About this exercise: As the answer, give exactly the lines of the records below from the one with "left hip: (236, 212)" through the one with "left wrist: (63, 98)", ends included and pictures left out.
--- Provided information Enclosed Below ---
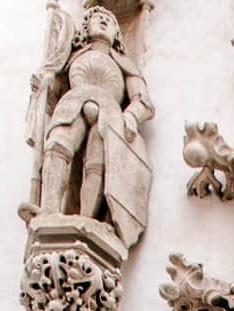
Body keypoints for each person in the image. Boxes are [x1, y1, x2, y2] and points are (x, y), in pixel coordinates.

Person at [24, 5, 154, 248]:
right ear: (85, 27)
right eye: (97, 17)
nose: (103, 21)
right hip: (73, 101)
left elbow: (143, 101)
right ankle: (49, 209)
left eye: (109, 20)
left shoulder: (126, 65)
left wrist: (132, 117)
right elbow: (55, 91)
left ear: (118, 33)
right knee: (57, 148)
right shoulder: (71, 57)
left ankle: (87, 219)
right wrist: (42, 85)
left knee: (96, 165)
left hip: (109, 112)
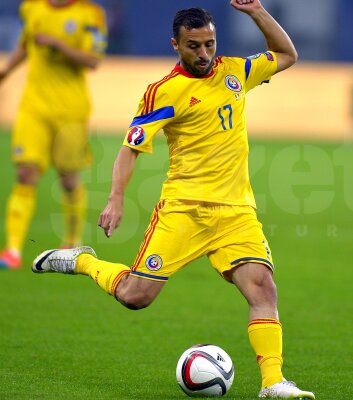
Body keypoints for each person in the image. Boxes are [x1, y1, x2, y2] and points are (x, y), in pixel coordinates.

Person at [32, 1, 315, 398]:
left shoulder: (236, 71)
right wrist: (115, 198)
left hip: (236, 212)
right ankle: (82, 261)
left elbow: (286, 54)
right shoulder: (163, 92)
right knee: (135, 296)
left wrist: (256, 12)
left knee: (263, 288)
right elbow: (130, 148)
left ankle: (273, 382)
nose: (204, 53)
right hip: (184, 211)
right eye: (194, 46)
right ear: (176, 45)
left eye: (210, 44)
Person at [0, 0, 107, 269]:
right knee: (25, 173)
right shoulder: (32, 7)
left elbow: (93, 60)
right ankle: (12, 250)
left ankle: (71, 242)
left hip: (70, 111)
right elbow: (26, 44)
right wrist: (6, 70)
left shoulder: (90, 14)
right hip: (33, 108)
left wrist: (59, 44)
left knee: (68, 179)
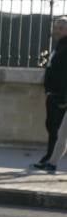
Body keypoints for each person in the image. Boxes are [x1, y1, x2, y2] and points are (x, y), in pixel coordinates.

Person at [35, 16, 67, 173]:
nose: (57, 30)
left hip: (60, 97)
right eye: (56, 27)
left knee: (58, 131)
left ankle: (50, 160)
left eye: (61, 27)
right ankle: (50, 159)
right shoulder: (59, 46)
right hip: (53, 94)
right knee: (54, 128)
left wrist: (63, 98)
--- End of Enclosed Provided information ---
--- Provided information Enclosed Below ---
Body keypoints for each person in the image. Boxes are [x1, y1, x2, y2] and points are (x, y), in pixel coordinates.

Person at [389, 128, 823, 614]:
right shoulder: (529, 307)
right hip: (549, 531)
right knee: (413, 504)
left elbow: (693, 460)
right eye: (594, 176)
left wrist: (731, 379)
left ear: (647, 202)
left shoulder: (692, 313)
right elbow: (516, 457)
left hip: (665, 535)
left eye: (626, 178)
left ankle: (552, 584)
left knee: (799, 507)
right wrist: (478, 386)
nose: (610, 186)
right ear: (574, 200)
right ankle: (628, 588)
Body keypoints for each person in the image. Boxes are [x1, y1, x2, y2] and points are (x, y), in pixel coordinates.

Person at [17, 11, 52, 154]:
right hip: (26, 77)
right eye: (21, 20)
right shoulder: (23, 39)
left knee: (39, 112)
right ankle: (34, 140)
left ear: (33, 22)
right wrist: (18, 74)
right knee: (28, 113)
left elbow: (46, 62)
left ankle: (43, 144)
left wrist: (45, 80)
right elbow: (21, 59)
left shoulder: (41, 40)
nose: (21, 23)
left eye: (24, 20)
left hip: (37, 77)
--- End of Enclosed Provided information ---
Exercise result:
left hip: (236, 212)
right ankle: (82, 261)
left elbow: (286, 54)
right shoulder: (163, 92)
right knee: (135, 296)
left wrist: (256, 12)
left knee: (263, 288)
right elbow: (130, 148)
left ankle: (273, 382)
nose: (204, 53)
right hip: (184, 211)
right eye: (194, 46)
right ear: (176, 45)
left eye: (210, 44)
Person at [0, 0, 107, 269]:
right knee: (25, 173)
right shoulder: (32, 7)
left elbow: (93, 60)
right ankle: (12, 250)
left ankle: (71, 242)
left hip: (70, 111)
right elbow: (26, 44)
right wrist: (6, 70)
left shoulder: (90, 14)
right hip: (33, 108)
left wrist: (59, 44)
left knee: (68, 179)
Body keypoints for each person in the image. Boxes are [x1, y1, x2, y2] and points are (x, y), in pixel coordinates.

Person at [35, 16, 67, 173]:
nose: (57, 30)
left hip: (60, 97)
right eye: (56, 27)
left knee: (58, 131)
left ankle: (50, 160)
left eye: (61, 27)
right ankle: (50, 159)
right shoulder: (59, 46)
right hip: (53, 94)
right knee: (54, 128)
left wrist: (63, 98)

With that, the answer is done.